Transient episodes of reflux of surfactant into the endotracheal tube, cyanosis, bradycardia, and airway obstruction have been reported during administration. A higher rate of intraventricular hemorrhage and periventricular leukomalacia was observed in Infasurf®- treated infants compared with Exosurf®-treated infants in clinical trials.

ADVERSE EFFECTS

Most common adverse reactions observed in clinical trials were cyanosis (65%), airway obstruction (39%), bradycardia (34%), reflux of surfactant into the endotracheal tube (21%), requirement for manual ventilation (16%), and reintubation (3%). Reactions were usually transient and not associated with severe complications or mortality.

ADMINISTRATION

For intratracheal administration only

Warming of suspension is not necessary Calfactant intratracheal suspension may be administered by either of the following 2 methods

  • 1) Administration by instilling the suspension through a side-port adapter into the endotracheal tube. Two attendants are needed to facilitate dosing; one to instill the calfactant, the other to monitor the patient and assist in positioning. The dose (3 mL/kg) should be administered in 2 aliquots of 1.5 mL/kg each. After each aliquot is instilled, the neonate should be positioned with either the right or the left side dependent. Administration is made while ventilation is continued over 20 to 30 breaths for each aliquot, with small bursts timed only during the inspiratory cycles. A pause followed by evaluation of the respiratory status and repositioning should separate the two aliquots.
  • 2) Administration by instilling the suspension through a 5 French feeding tube inserted into the endotracheal tube.
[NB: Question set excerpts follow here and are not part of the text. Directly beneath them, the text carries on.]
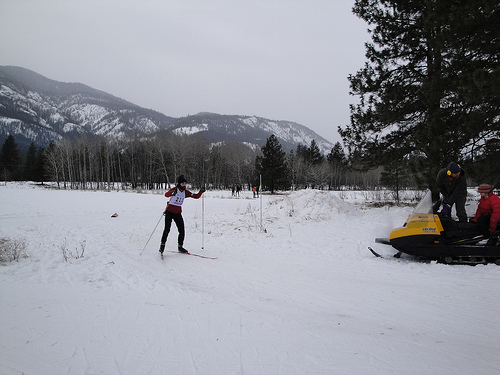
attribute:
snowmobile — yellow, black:
[366, 192, 499, 264]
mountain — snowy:
[0, 67, 338, 158]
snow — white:
[0, 180, 499, 374]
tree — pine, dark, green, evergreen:
[335, 4, 499, 208]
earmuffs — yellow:
[445, 159, 462, 176]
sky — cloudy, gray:
[1, 1, 499, 154]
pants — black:
[160, 213, 186, 249]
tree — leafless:
[43, 144, 64, 187]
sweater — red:
[166, 188, 200, 214]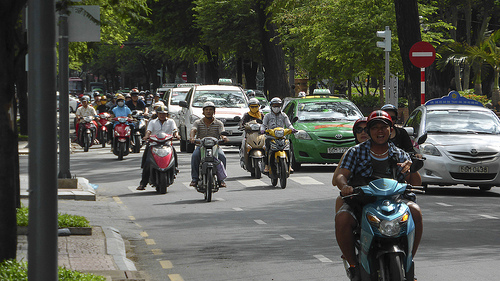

The total dose is instilled in 4 equal aliquots with the catheter removed between each instillation and mechanical ventilation resumed for 0.5 to 2 minutes. For even distribution of calfactant, each of the aliquots should be administered with the neonate in 1 of 4 positions; prone, supine, right, and left lateral.

MONITORING

Monitor closely for appropriate oxygen therapy and ventilatory support.